Red flag warning, high wind gusts forecast for wine country suffering from wildfires

The weather forecast is not looking good for those living in wine country, and for those firefighters trying to get a handle on the 22 wildfires raging through Northern California, which are barely contained more than three days after they broke out.

The National Weather Service issued a red flag warning for the North and East bays starting at 5 p.m. Wednesday and midnight on Thursday, respectively.

That means winds can gust from 20 mph to 50 mph in the higher elevation areas, likely fanning the flames down mountains and into the cities. As of Wednesday, the combined wildfires had scorched nearly 200,000 acres of land spanning across Solano, Sonoma, Napa, Mendocino, Lake, Nevada and three other counties. Some of the biggest fires, such as the Tubbs and Atlas Peak fires, were zero percent contained. Thousands had evacuated their homes, with no end date in sight.

"It's certainly not good news," NWS meteorologist Scott Rowe said on Wednesday. "We're looking at potential erratic fire behavior. It's a challenging forecast knowing there are active fires. There can be spotting and embers falling, which could start more fires in other locations. With these strong winds, there could be a rapid spread of fire."

That said, Rowe cautioned that the wind gusts would not be as strong in the lower valley areas, such as the cities of Santa Rosa and Napa, which have been hard hit by the fires. The wind gusts in those areas were expected to remain at about 10 to 20 mph.

And Rowe also pointed out that the current wind forecast is not dramatic as the 70 mph winds that gusted through region on Sunday night, when the fires first broke out.

But having the winds at higher elevations is still a serious matter this time of year.

San Jose State University weather professor Neil Lareau told KTVU on Wednesday that these extreme, offshore Diablo winds "are faster coming downhill over the mountains and run into town," Lareau said.

These winds are pretty typical in October. And the Bay Area knows what these winds, mixed with fire, can do.

"It's a very similar weather setup," Lareaud said comparing it to the Oakland Hills fire in 1991, when more than 2,900 structures burned and 25 people were killed.

"Rarely, do good things come from east winds for the Bay Area," he said.
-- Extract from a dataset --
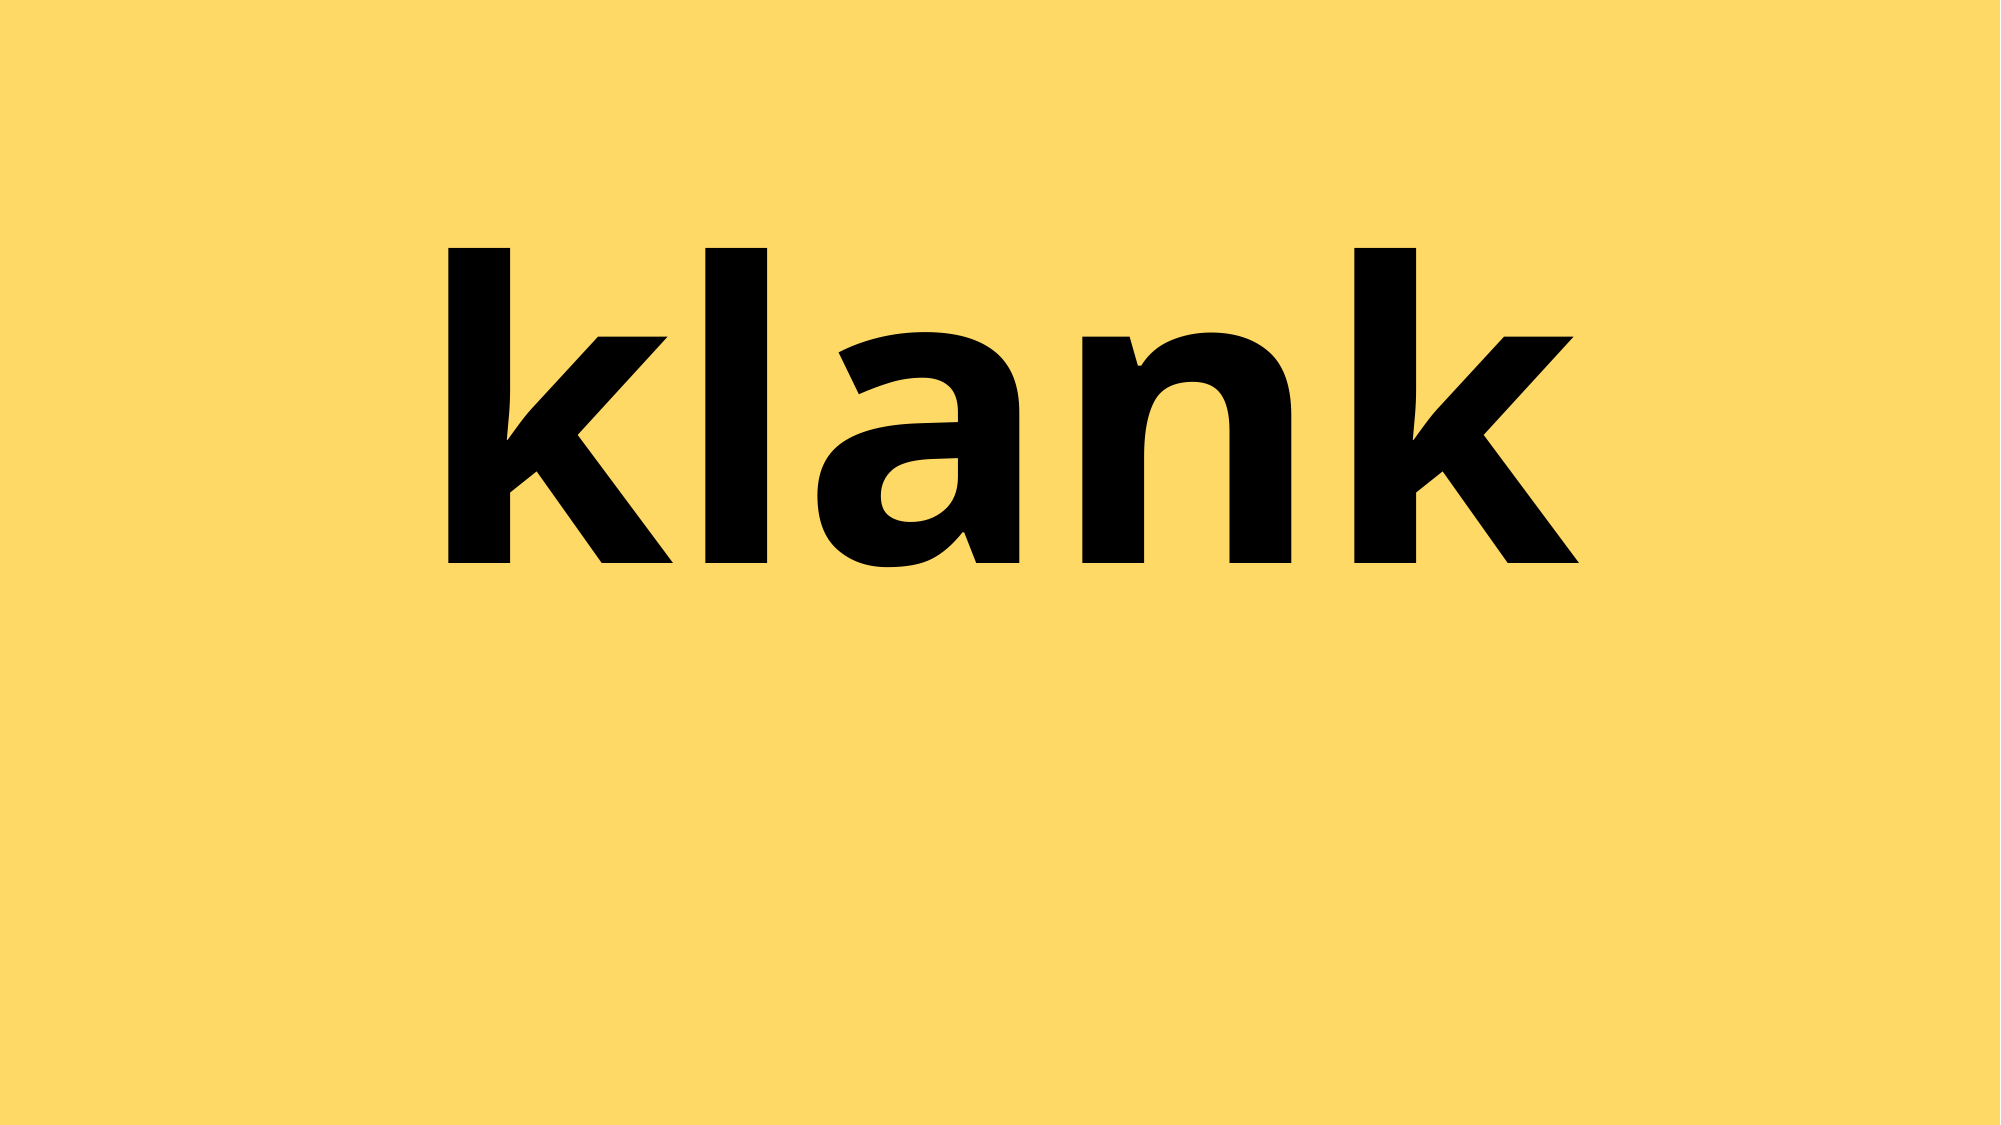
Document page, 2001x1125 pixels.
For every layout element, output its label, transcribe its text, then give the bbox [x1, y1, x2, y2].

title klank [248, 231, 1749, 661]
As of Wednesday, the formal death toll was 22 people and officials had estimated that 3,500 structures had burned, though most recognized that those numbers were likely to rise.

Cal Fire spokesman Daniel Berlant told KTVU on Wednesday that the next day or two would be very challenging for crews trying to get a handle on the wildfires blazing across dry timber and grasses, and ripping through people's homes, a camp, a high school, historic hotels and regional icons.

"But we are bracing for some wind tonight and tomorrow," he said, "which may hamper our efforts."

Berlant said Thursday's weather conditions, which also promised more good news of higher humidity, would be a test. Later on Thursday afternoon, the winds were expected to quiet a bit.

"If the winds don't die down soon, Berlant added, "we could be fighting into the later part of the month."